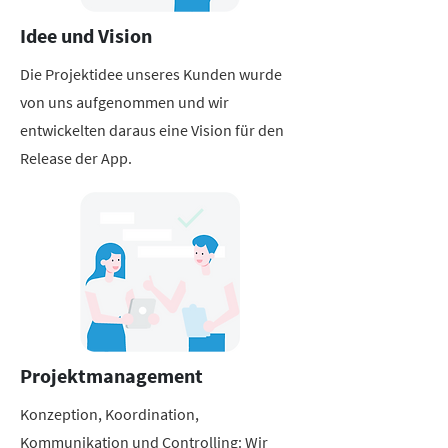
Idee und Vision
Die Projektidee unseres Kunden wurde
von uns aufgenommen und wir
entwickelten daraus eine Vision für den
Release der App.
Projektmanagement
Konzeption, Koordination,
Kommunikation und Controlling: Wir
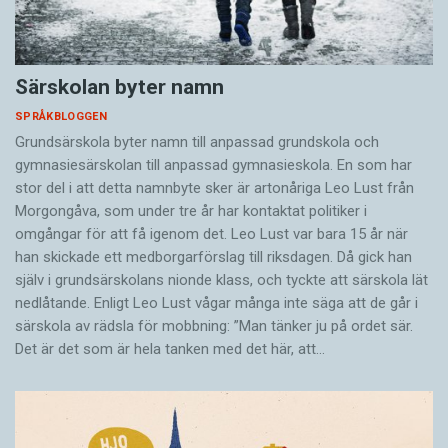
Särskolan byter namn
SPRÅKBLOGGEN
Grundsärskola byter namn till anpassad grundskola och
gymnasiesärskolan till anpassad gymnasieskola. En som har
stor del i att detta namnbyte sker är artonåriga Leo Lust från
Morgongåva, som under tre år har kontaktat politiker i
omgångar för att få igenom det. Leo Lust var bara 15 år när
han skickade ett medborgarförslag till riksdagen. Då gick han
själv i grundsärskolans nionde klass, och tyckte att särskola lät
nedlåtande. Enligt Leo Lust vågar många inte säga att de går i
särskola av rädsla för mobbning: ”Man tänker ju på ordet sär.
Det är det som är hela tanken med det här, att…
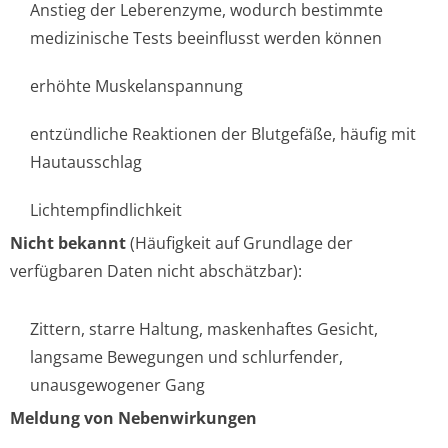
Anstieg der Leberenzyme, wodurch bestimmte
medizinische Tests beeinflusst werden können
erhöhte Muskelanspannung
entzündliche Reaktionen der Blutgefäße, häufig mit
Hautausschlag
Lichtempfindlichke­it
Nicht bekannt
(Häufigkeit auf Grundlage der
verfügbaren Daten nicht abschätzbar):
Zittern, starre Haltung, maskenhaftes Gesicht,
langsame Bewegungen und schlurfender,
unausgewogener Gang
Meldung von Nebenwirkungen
☆ ☆ ☆ ☆ ☆
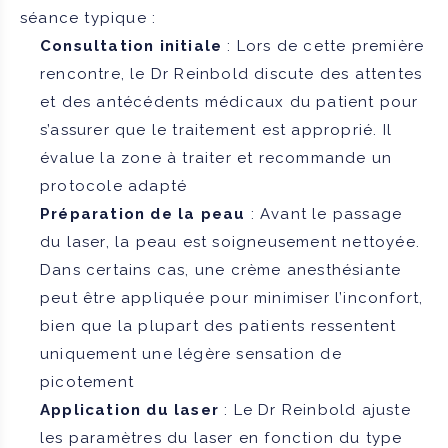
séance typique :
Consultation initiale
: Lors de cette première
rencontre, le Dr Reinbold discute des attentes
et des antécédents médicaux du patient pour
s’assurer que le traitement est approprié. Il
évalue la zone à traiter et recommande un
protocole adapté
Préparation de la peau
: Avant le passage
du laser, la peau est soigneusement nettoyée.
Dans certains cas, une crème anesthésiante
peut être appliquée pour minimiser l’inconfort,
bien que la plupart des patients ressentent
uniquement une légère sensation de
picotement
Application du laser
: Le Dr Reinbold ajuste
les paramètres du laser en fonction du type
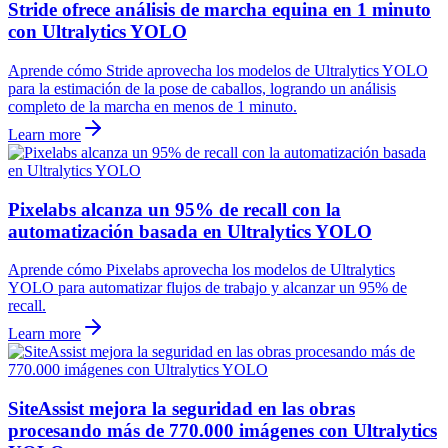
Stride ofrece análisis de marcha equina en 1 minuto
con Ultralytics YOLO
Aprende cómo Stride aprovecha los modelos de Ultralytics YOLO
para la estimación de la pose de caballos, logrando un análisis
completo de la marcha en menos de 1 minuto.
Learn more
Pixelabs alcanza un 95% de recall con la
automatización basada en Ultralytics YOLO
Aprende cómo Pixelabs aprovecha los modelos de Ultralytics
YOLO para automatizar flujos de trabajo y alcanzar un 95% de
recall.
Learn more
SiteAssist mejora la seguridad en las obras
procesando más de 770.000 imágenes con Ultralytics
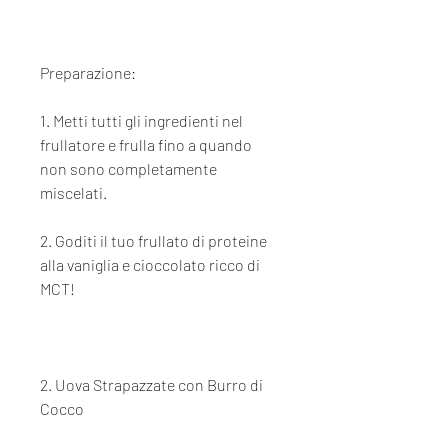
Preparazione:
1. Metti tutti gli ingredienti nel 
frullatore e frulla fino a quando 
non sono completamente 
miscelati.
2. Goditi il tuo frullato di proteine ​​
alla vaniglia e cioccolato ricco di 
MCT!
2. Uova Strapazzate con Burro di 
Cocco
☆ ☆ ☆ ☆ ☆
Using the data above, return every line that contains the string "laser".

du laser, la peau est soigneusement nettoyée.
Application du laser
les paramètres du laser en fonction du type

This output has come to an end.